Labette County Commissioner Doug Allen thanked Watkins for attending the Zoom meeting. He also thanked the committee for its work and communication during the pandemic. The result has been better than anticipated.

“That’s what counts,” Allen said.

He said his personal opinion is that, “In rural areas like ourselves, we’re probably past the worst medically. And I am concerned and have been concerned about the economic fallout.”

Allen was pleased the paycheck program would get replenished.

Watkins said there are things in the bill he did not like, but he said that’s how the sausage is made.

“It’s going to do far more good than harm. We simply can’t allow small businesses to keep dying, hemorrhaging money to the point to where they’re dead,” Watkins said. When it comes to offering a loan that could become a grant to help small businesses he said he would rather do that than pay unemployment for them.

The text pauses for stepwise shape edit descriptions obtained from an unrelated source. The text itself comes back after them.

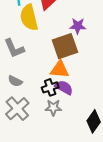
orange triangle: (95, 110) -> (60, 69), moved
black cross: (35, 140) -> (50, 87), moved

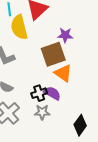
orange triangle: (60, 69) -> (63, 73), moved, turned 30

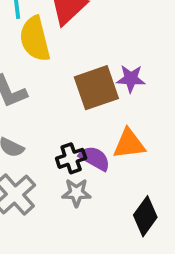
purple star: (65, 35) -> (131, 79), moved
orange triangle: (63, 73) -> (129, 144), moved, turned -42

Watkins then left the Zoom meeting to get to the U.S. House debate.

Lisa Stivers, Labette County Health Department administrator, told committee members the county still has 20 cases with 18 of those cases having recovered. The county has gone nine days without a new infection.

Stivers said she read an article about two deaths in California from COVID-19. One of them died on Feb. 6, the other on Feb. 17, days before the first known death caused by COVID-19 in the U.S. on Feb. 26. The federal Centers for Disease Control and Prevention recently confirmed the results of testing done on the two. Stivers said this discovery would move the timeline back from where health officials thought the first cases appeared in the U.S. The two who died did not get the virus by travel or from known contact with a COVID-19 patient.

“So they’re saying it was already community spread at that point in California. So that may change some things up,” Stivers said.

Stivers also mentioned contact tracing, which is work that local health departments conduct when a person gets a communicable and reportable disease, such as COVID-19. Health officials need to find out all the infected person’s contacts and notify and possibly quarantine them. The Kansas Department of Health and Environment is gearing up to help counties with contact tracing.

“That is just something that we have always done here and will continue to do,” Stivers said.

Dr. John Wyrick, superintendent of Labette County USD 506, asked Stivers when the health department would allow students to return to school buildings.

“I am not sure on that yet,” Stivers said. The issue will need additional discussion, she said.

Morse said he still has hand sanitizer left from the 144 gallons the county purchased recently. If one of the health or law enforcement agencies in town needs it, he asked them to put in a request for it. He said he still has some masks left from the Kansas Division of Emergency Management. He encouraged health care facilities to continue to work with suppliers to get necessary equipment.

The statewide stay-at-home order will end at 12:01 a.m. May 4, but Morse said he had not yet heard if the governor wanted social distancing to continue.

Morse said he was going to transition his office to the recovery phase for the pandemic. He will still assist in getting needed supplies and help in other ways, including helping businesses with the paycheck program.

“This thing is still a ways from over, but I think we’re on the downhill side of it at this point,” Morse said.